=== Begin Enclosure ===

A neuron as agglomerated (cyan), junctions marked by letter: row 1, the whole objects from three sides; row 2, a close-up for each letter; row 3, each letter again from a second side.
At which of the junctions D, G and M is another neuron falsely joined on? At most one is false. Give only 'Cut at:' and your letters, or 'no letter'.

=== End Enclosure ===
=== Begin Enclosure ===

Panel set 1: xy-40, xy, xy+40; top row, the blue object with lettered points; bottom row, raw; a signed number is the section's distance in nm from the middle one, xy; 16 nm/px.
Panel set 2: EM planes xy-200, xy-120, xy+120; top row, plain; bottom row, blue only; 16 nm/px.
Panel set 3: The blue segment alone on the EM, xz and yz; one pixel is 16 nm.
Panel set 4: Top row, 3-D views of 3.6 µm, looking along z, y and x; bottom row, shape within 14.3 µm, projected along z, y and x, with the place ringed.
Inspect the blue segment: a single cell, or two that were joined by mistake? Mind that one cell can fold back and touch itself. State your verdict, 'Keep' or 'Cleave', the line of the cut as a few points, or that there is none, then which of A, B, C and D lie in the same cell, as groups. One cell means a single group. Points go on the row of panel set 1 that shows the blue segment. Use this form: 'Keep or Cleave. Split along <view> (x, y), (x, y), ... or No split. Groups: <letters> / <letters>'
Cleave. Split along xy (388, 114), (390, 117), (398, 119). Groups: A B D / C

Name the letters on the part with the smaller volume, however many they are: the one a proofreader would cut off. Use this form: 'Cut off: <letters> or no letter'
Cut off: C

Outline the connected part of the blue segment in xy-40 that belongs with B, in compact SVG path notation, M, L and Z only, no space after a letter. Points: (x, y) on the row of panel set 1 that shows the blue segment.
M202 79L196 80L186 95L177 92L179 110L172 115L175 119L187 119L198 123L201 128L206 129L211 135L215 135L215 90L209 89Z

=== End Enclosure ===

Take the stretch of lines above from the one containing "A neuron as" through the one containing "At which of" and repeat it exactly, adding no other line.

A neuron as agglomerated (cyan), junctions marked by letter: row 1, the whole objects from three sides; row 2, a close-up for each letter; row 3, each letter again from a second side.
At which of the junctions D, G and M is another neuron falsely joined on? At most one is false. Give only 'Cut at:' and your letters, or 'no letter'.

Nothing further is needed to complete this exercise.